Tamminga’s versatility is astonishing. He was a poet first of all, but he was also a novelist, playwright, journalist, critic, reviewer, and translator. This volume amply reveals the range of his poetic creativity: from occasional verse to epic, from ballad to lyric, from secular and sacred songs to sonnets, from satire to psalms. In every form, the poet displays his mastery of language, ingenuity, creativity, and craft. His translation of Poe’s “The Raven” is a technical triumph, equal to the original in its mesmerizing impact. Also impressive are his translations of Dylan Thomas’s “Winter’s Tale,” of Wilfred Owen’s “Dulce et Decorum Est,” of the Dutch poet Jacobus Revius in seventeenth-century Frisian, and of many others from other languages, including Heine, Baudelaire, Yeats, and Betjeman.

But Tamminga saw himself first of all as a poet in service to his own people and culture; as he put it in one of his poems: “Make me of service. . . to say your endings in a song that never dies.” Accordingly, the reader will find many selections that honor fellow Frisian poets, familiar folktales, historical events, village and rural life; notable too among all these are his many contributions to the Frisian Hymnal for the Churches. More surprising, perhaps, are names such as Martin Luther King Jr., Shakespeare, Tristan and Isolde, and Don Quixote that pop up throughout the volume. Clearly, Tamminga’s interests and literary knowledge were not confined to his own province.

The poet has sometimes been criticized for a poetry that is too cerebral, too self-consciously crafted, too restrained. But all agree that there’s a sweet lyricism in his love songs, and a depth of feeling and emotion in his “In Memoriam,” written after his only son’s premature death at age nineteen. Indeed, having won all of Friesland’s most prestigious literary awards, Tamminga will long be remembered as a poet of distinction, inside as well as outside of the Netherlands. As such, he continued what Gysbert Japix began three centuries earlier: through poetry, the rendering of Frisian into a fulsome cultural language.

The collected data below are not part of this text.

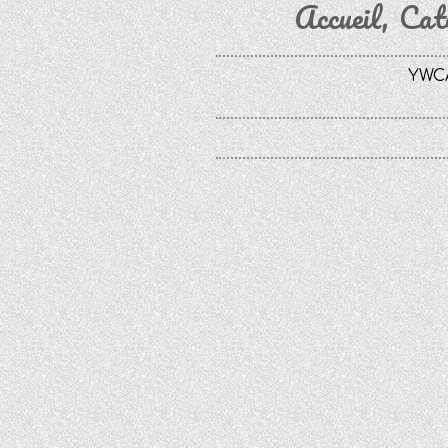
Accueil
Cat
YWCA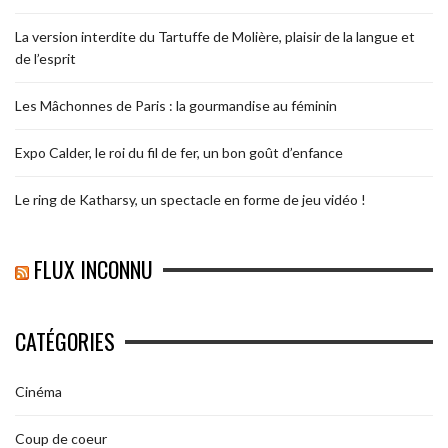
La version interdite du Tartuffe de Molière, plaisir de la langue et
de l’esprit
Les Mâchonnes de Paris : la gourmandise au féminin
Expo Calder, le roi du fil de fer, un bon goût d’enfance
Le ring de Katharsy, un spectacle en forme de jeu vidéo !
FLUX INCONNU
CATÉGORIES
Cinéma
Coup de coeur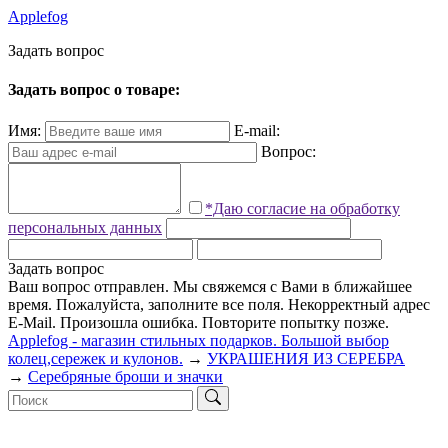
Applefog
З
а
д
а
т
ь
в
о
п
р
о
с
Задать вопрос о товаре:
Имя:
E-mail:
Вопрос:
*Даю согласие на обработку
персональных данных
Задать вопрос
Ваш вопрос отправлен. Мы свяжемся с Вами в ближайшее
время.
Пожалуйста, заполните все поля.
Некорректный адрес
E-Mail.
Произошла ошибка. Повторите попытку позже.
Applefog - магазин стильных подарков. Большой выбор
колец,сережек и кулонов.
→
УКРАШЕНИЯ ИЗ СЕРЕБРА
→
Серебряные броши и значки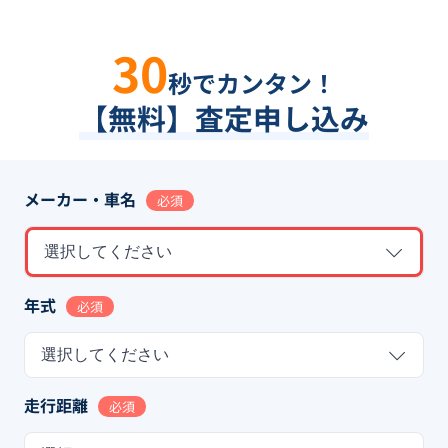
30
秒でカンタン！
【無料】査定申し込み
メーカー・車名
必須
選択してください
年式
必須
選択してください
走行距離
必須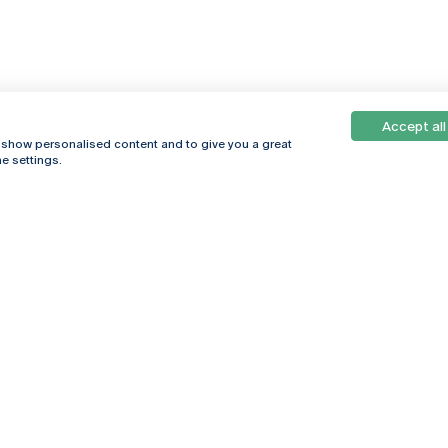
Accept all
, show personalised content and to give you a great
e settings.
Online
© 2026
Universidade
Católica
s
Portuguesa
hegar
Política de
ter
Privacidade
Termos &
Condições
Direitos do Titular
dos Dados
Entidades Financiadoras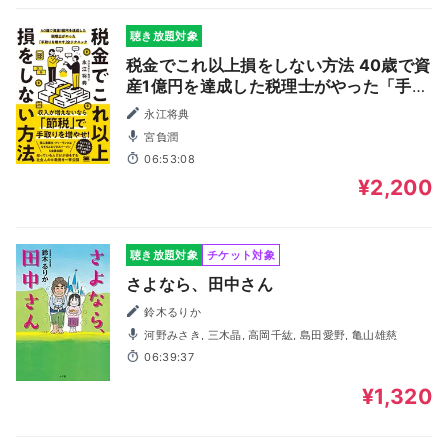
聴き放題対象
税金でこれ以上損をしない方法 40歳で資
産1億円を達成した税理士がやった「手取
りを増やす」全テクニック
永江将典
宮負潤
06:53:08
¥2,200
聴き放題対象
チケット対象
さよなら、田中さん
鈴木るりか
河野みさき, 三木晶, 高岡千紘, 島田愛野, 亀山雄慈
06:39:37
¥1,320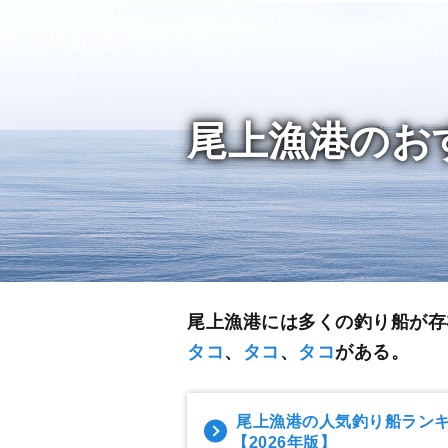
尾上漁港のお
尾上漁港には多くの釣り船が存
タコ
、
タコ
、
タコ
がある。
尾上漁港の人気釣り船ラン
【2026年版】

The editors did a superb job of making this volume reader-friendly. They included in the front of the book a general table of contents with the titles of the volumes collected; in the back the reader can find a complete summary of the contents in which all titles are cited, an alphabetical list of all selections, as well as an alphabetical index to the first line of every selection. Additionally, there’s also an index to the material included on the CD. And last but not least, there’s a helpful biographical and critical overview of the life and work of the poet. All of which makes this volume a worthy addition to any institutional or personal library of Frisian literature.